(Collection entries)
* * * * * * * * *
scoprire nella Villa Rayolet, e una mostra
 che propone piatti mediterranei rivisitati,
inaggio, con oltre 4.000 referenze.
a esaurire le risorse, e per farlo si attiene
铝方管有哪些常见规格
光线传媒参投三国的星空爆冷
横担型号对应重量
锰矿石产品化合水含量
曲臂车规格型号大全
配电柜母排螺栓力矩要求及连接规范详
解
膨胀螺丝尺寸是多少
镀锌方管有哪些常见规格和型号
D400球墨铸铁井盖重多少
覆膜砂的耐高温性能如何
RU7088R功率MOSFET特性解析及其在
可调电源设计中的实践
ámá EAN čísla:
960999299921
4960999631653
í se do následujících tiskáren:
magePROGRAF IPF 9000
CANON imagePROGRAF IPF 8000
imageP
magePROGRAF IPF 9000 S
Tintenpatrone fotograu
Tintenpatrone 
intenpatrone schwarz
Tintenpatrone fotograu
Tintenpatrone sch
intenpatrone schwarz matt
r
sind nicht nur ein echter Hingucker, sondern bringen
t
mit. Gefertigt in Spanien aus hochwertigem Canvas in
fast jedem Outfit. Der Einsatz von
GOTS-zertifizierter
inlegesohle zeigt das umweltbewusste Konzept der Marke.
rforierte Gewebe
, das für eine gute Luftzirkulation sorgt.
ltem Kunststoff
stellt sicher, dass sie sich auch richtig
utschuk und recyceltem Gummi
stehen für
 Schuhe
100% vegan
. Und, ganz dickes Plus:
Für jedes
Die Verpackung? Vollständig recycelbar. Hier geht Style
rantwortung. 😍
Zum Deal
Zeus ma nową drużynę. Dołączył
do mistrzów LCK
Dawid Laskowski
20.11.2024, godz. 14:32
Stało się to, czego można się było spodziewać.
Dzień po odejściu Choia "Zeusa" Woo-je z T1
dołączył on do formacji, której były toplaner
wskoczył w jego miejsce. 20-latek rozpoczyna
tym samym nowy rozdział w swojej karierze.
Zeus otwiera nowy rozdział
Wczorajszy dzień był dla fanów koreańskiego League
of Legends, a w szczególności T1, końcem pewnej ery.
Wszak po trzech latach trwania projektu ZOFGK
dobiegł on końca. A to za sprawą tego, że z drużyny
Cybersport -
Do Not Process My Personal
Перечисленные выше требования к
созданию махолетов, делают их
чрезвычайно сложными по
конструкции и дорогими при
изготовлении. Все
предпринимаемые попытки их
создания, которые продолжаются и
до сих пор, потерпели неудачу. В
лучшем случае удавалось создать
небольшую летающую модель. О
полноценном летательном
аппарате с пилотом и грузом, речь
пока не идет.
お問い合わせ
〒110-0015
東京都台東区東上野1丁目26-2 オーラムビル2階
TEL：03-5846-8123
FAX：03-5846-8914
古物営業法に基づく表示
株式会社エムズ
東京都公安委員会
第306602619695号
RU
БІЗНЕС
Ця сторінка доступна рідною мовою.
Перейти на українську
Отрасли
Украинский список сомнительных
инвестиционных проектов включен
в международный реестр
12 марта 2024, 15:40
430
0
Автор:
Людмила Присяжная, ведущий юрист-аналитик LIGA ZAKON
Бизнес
* * * * * * * * *
▶ [Activity]: Substitute "esposizione" for "mostra" in the lines of the items from the very start through the line containing "镀锌方管有哪些常见规格和型号", keeping everything else unchanged.

▶ [Exercise output]:
scoprire nella Villa Rayolet, e una esposizione
 che propone piatti mediterranei rivisitati,
inaggio, con oltre 4.000 referenze.
a esaurire le risorse, e per farlo si attiene
铝方管有哪些常见规格
光线传媒参投三国的星空爆冷
横担型号对应重量
锰矿石产品化合水含量
曲臂车规格型号大全
配电柜母排螺栓力矩要求及连接规范详
解
膨胀螺丝尺寸是多少
镀锌方管有哪些常见规格和型号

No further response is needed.